Florida writes that these texts, which instruct Javanese noblewomen how to be good wives (and cowives), were most prolific during the reign of Pakubuwana IX (1861-1893). The ruler, Florida adds in a titillating footnote, was described in a Surakarta- composed text to be so sexy that the very sight of him could drive a prawan kaji (devout Muslim woman) to throw off her veil.
University of Indonesia graduate and cofounder of Kalyanamitra (Women's Communication and Information Center), Sita Aripurnami, writes about the contemporary representation of Indonesian women in TV teleserials known as sinetron. The shows, says Aripurnami, deal with romance and family life, but also carry messages from the government.

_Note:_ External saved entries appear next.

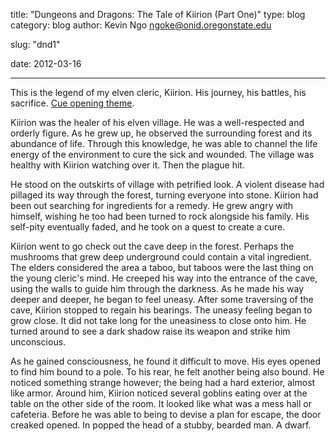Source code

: title: "Dungeons and Dragons: The Tale of Kiirion (Part One)"
type: blog
category: blog
author: Kevin Ngo <ngoke@onid.oregonstate.edu>

slug: "dnd1"

date: 2012-03-16

---

This is the legend of my elven cleric, Kiirion. His journey, his battles, his
sacrifice. [Cue opening theme](http://www.youtube.com/watch?v=LTtfFVC0gF4).

Kiirion was the healer of his elven village. He was a well-respected and
orderly figure. As he grew up, he observed the surrounding forest and its
abundance of life. Through this knowledge, he was able to channel the life
energy of the environment to cure the sick and wounded. The village was
healthy with Kiirion watching over it. Then the plague hit.

He stood on the outskirts of village with petrified look. A violent disease
had pillaged its way through the forest, turning everyone into stone. Kiirion
had been out searching for ingredients for a remedy. He grew angry with
himself, wishing he too had been turned to rock alongside his family. His
self-pity eventually faded, and he took on a quest to create a cure.

Kiirion went to go check out the cave deep in the forest. Perhaps the
mushrooms that grew deep underground could contain a vital ingredient. The
elders considered the area a taboo, but taboos were the last thing on the
young cleric's mind. He creeped his way into the entrance of the cave, using
the walls to guide him through the darkness. As he made his way deeper and
deeper, he began to feel uneasy. After some traversing of the cave, Kiirion
stopped to regain his bearings. The uneasy feeling began to grow close.
It did not take long for the uneasiness to close onto him. He turned around
to see a dark shadow raise its weapon and strike him unconscious.

As he gained consciousness, he found it difficult to move. His eyes opened to
find him bound to a pole. To his rear, he felt another being also bound. He
noticed something strange however; the being had a hard exterior, almost like
armor. Around him, Kiirion noticed several goblins eating over at the table
on the other side of the room. It looked like what was a mess hall or
cafeteria. Before he was able to being to devise a plan for escape, the door
creaked opened. In popped the head of a stubby, bearded man. A dwarf.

Aripurnami says she chose to study pacesetting teleserials because of the huge number of viewers. She quotes a demographic survey conducted in 1990 by SRI Media Survey, which found 60.1 percent of people aged 15 years and above in six major Indonesian cities were tuned in to TV on any given day.
Aripurnami's own survey of female characters in the various series indicated that, despite a minority of interesting exceptions, women were depicted as dependent, irrational, emotional and submissive.
Her findings are consistent with Sears' introductory note that the largest generalization we can make about the position of women in Indonesia today is that they are defined in relation to men.
Silvia Tiwon from the University of California at Berkeley stretches this conclusion further, writing about the "proximity of women separated by a hundred years".
In a chapter titled "Models and Maniacs", the private correspondence of the late 19th century Javanese princess, Raden Adjeng Kartini, is juxtaposed with the narrative of a machine operator at a plastics factory whom Tiwon calls Ratmi, to expose surprising parallels and ironies.
Reflections in Fantasizing the Feminine in Indonesia on the representation of women in Indonesia -- from the 19th century to the present -- do not reveal an unbroken line toward the advancement of women. In fact, the contemporary contributions, dealing more directly with the realities of the constraints and inhibitions faced by modern women, are often the more pessimistic.
As a compilation of papers along the broad themes of gender and identity, Fantasizing the Feminine in Indonesia holds together well.
Eclectic characters, topics and viewpoints are woven together by the authors' desires to unravel inherited and officially sanctioned representations of Indonesian women and men.
Any attempt to draw essentialist judgments is ill-fated. Each story offers a tantalizing slice of life from a particular period in history and place in the archipelago.
What could have been a cacophony of competing voices is instead a rather exuberant celebration of the heterogeneity of Indonesia's people, and their often good-humored refusal to be confined to manufactured identities.
-- Indrawati McCormick
The reviewer is undertaking research for her master's in Indonesian women and politics at Monash University in Melbourne.